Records
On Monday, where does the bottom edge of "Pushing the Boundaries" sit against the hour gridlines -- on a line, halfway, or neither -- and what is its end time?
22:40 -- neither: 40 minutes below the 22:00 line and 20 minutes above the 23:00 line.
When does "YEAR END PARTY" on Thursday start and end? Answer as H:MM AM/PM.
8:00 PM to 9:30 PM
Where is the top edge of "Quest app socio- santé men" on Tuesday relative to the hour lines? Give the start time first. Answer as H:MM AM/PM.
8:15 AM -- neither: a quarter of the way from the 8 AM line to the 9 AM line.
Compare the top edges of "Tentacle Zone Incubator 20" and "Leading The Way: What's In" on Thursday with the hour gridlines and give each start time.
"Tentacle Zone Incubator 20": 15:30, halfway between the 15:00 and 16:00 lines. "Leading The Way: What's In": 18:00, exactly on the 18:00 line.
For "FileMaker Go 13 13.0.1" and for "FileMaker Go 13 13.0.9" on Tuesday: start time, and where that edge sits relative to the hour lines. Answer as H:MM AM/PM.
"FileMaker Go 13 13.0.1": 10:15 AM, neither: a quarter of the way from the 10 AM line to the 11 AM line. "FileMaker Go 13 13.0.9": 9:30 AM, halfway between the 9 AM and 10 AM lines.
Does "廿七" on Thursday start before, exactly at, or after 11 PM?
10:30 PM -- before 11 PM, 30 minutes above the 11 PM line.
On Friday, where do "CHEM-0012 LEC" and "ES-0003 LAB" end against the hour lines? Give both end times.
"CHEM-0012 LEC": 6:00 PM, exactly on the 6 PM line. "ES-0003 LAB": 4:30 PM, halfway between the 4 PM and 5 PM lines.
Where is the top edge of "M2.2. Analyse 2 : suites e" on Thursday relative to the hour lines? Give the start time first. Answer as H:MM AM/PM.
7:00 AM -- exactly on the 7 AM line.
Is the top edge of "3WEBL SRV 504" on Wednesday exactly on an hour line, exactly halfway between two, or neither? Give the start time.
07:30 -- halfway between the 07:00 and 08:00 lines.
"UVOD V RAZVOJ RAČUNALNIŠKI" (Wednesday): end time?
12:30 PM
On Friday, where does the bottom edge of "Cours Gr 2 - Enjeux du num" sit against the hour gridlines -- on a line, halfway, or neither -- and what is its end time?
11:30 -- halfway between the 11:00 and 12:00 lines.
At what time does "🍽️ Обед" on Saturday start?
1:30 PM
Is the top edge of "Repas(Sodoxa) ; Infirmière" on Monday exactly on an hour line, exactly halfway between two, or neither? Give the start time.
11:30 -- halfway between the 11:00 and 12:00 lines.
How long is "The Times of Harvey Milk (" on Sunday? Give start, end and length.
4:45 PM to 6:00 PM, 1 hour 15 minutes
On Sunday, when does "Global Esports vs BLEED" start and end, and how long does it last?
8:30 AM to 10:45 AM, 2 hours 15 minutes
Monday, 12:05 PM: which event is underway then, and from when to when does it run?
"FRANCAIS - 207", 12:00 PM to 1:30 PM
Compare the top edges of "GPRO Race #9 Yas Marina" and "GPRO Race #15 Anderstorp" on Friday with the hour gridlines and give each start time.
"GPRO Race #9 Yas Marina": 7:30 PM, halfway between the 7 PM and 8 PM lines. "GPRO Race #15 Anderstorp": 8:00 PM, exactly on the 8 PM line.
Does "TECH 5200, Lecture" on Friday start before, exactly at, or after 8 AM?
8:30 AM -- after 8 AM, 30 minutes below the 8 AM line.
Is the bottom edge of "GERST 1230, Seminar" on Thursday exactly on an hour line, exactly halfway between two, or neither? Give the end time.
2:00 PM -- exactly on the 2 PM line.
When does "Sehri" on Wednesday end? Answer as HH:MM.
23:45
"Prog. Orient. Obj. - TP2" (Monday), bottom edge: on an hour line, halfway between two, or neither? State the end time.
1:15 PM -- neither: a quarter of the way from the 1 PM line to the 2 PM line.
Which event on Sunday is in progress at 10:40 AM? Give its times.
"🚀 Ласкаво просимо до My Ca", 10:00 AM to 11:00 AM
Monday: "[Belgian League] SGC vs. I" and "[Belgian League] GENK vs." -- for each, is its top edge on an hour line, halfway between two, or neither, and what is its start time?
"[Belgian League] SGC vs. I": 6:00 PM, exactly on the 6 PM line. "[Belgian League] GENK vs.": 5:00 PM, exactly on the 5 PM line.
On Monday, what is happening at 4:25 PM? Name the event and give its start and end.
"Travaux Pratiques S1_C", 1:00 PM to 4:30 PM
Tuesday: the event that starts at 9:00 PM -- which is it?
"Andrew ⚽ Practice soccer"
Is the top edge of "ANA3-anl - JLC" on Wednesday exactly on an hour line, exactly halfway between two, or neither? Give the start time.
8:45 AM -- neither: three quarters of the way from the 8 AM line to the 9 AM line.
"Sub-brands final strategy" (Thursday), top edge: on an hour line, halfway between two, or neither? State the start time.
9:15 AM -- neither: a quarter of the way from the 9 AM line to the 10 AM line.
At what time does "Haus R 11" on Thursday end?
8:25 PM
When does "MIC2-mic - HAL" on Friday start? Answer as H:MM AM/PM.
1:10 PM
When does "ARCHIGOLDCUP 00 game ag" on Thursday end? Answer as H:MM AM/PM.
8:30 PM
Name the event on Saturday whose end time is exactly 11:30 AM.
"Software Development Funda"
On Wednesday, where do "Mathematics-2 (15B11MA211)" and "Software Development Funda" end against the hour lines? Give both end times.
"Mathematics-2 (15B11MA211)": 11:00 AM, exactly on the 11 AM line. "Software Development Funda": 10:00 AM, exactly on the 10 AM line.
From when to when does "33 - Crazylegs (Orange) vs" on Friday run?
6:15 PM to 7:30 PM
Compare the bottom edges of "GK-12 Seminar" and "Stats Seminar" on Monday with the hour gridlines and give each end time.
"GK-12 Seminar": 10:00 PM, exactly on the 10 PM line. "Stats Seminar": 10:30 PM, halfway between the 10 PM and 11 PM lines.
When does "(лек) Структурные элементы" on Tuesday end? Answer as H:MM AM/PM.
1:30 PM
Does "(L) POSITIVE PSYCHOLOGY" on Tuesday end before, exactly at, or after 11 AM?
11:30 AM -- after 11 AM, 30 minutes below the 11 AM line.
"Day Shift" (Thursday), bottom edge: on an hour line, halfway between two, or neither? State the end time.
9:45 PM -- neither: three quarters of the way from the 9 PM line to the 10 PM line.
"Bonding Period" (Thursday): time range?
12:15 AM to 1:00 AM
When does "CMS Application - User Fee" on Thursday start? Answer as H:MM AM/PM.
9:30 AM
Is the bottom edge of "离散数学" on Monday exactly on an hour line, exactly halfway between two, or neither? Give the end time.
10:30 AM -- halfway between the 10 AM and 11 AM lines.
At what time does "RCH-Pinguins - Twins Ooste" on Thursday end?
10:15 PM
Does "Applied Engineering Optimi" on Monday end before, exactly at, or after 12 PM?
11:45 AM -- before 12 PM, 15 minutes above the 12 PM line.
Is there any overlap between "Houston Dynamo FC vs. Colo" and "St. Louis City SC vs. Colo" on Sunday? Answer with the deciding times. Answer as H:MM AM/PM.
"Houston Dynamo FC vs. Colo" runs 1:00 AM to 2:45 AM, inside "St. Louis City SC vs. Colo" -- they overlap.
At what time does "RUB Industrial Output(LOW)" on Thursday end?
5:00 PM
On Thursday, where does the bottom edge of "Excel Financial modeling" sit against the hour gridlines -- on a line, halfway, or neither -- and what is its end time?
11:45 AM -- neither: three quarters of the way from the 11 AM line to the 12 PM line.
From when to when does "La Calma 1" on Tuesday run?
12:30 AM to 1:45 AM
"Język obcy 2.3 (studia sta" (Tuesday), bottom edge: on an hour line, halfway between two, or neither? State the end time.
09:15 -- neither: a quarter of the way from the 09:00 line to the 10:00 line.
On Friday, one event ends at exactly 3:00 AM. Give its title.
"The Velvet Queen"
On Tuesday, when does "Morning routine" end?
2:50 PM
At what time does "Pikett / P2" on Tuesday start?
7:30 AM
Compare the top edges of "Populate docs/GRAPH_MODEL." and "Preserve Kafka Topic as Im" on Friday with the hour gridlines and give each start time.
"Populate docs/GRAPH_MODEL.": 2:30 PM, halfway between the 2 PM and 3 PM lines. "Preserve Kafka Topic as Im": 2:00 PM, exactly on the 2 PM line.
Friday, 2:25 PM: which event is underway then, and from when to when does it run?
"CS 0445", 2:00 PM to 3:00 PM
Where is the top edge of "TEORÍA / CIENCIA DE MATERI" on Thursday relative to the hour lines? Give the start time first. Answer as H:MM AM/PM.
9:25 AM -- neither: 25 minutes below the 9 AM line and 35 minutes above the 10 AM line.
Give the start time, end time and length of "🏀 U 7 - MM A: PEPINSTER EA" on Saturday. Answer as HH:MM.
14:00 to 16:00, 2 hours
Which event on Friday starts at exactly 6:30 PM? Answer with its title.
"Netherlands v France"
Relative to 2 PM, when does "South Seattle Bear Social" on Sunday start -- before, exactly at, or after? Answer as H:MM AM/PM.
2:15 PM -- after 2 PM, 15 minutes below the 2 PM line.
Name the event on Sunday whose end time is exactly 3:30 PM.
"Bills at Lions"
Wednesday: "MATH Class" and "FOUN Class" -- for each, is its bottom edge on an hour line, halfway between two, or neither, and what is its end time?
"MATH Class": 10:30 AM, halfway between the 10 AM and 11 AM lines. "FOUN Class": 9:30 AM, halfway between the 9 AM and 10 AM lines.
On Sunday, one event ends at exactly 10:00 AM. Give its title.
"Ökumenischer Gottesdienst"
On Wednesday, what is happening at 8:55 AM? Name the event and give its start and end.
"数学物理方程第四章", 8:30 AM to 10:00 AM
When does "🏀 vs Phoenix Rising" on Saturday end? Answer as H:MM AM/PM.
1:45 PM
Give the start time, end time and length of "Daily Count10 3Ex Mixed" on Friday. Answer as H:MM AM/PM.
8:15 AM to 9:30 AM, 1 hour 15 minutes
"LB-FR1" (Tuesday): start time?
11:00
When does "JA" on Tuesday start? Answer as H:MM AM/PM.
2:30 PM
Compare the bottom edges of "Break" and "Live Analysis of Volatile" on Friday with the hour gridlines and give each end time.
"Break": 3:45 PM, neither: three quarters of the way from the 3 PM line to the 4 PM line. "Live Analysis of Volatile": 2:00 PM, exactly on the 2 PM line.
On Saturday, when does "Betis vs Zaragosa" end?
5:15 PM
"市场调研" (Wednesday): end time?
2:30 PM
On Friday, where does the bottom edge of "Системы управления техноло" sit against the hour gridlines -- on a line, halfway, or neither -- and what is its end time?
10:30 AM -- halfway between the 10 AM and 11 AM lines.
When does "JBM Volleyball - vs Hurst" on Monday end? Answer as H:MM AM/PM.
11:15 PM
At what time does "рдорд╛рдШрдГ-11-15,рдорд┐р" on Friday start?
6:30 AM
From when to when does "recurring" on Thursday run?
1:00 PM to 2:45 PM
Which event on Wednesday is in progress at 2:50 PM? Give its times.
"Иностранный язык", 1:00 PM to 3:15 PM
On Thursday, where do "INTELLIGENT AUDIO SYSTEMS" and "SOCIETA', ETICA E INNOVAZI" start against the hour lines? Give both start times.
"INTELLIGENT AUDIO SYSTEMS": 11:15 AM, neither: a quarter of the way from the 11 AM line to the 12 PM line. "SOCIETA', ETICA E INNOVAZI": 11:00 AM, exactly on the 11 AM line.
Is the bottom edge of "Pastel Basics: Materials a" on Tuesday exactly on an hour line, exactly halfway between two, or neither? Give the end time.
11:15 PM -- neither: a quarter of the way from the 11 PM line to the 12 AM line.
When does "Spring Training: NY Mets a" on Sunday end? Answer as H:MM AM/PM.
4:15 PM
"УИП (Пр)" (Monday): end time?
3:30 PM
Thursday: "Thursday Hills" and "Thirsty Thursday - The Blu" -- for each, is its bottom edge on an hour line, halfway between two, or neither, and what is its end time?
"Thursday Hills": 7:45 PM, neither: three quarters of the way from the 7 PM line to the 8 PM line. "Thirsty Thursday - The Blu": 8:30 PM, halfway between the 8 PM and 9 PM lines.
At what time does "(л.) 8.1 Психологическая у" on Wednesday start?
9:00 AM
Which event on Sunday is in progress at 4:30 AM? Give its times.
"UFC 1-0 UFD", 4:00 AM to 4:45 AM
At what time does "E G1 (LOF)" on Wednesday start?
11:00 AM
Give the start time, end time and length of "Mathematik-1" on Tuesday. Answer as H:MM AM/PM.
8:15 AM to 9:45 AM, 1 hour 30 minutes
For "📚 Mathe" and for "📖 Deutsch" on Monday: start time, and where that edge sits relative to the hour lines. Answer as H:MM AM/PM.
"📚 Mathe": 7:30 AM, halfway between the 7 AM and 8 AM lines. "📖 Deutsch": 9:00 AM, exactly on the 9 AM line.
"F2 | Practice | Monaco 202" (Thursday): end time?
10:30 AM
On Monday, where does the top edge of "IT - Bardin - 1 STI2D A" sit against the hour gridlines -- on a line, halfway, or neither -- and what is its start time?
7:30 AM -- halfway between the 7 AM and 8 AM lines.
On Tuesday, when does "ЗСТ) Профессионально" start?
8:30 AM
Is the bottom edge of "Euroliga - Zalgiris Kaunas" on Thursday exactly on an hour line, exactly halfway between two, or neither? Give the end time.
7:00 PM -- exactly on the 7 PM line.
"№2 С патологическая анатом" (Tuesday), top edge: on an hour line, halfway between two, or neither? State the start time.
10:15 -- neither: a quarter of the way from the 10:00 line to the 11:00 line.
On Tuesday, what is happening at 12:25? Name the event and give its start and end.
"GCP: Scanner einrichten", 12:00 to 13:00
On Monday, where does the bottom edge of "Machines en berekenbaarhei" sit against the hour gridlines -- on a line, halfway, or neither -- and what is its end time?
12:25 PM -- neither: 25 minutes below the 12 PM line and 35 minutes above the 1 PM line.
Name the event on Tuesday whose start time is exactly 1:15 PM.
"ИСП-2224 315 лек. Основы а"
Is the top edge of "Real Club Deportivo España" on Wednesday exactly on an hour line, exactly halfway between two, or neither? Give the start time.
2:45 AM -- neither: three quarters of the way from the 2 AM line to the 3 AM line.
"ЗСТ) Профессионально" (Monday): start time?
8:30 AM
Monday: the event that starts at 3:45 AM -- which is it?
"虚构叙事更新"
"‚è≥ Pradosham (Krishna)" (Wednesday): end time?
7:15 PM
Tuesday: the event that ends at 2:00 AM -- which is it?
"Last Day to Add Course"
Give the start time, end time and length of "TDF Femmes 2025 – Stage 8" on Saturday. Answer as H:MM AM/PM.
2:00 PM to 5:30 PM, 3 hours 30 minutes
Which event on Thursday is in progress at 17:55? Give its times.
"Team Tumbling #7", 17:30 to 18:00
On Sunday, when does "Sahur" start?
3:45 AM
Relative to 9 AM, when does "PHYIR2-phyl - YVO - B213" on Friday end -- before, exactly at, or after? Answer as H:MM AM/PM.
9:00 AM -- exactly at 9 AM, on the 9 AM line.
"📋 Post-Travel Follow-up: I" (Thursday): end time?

### Required work
Could you copy the records above word for word, from the line with "does it last?" to the line with "8:30 AM -- after", including both of those lines?

### Exercise solution
On Sunday, when does "Global Esports vs BLEED" start and end, and how long does it last?
8:30 AM to 10:45 AM, 2 hours 15 minutes
Monday, 12:05 PM: which event is underway then, and from when to when does it run?
"FRANCAIS - 207", 12:00 PM to 1:30 PM
Compare the top edges of "GPRO Race #9 Yas Marina" and "GPRO Race #15 Anderstorp" on Friday with the hour gridlines and give each start time.
"GPRO Race #9 Yas Marina": 7:30 PM, halfway between the 7 PM and 8 PM lines. "GPRO Race #15 Anderstorp": 8:00 PM, exactly on the 8 PM line.
Does "TECH 5200, Lecture" on Friday start before, exactly at, or after 8 AM?
8:30 AM -- after 8 AM, 30 minutes below the 8 AM line.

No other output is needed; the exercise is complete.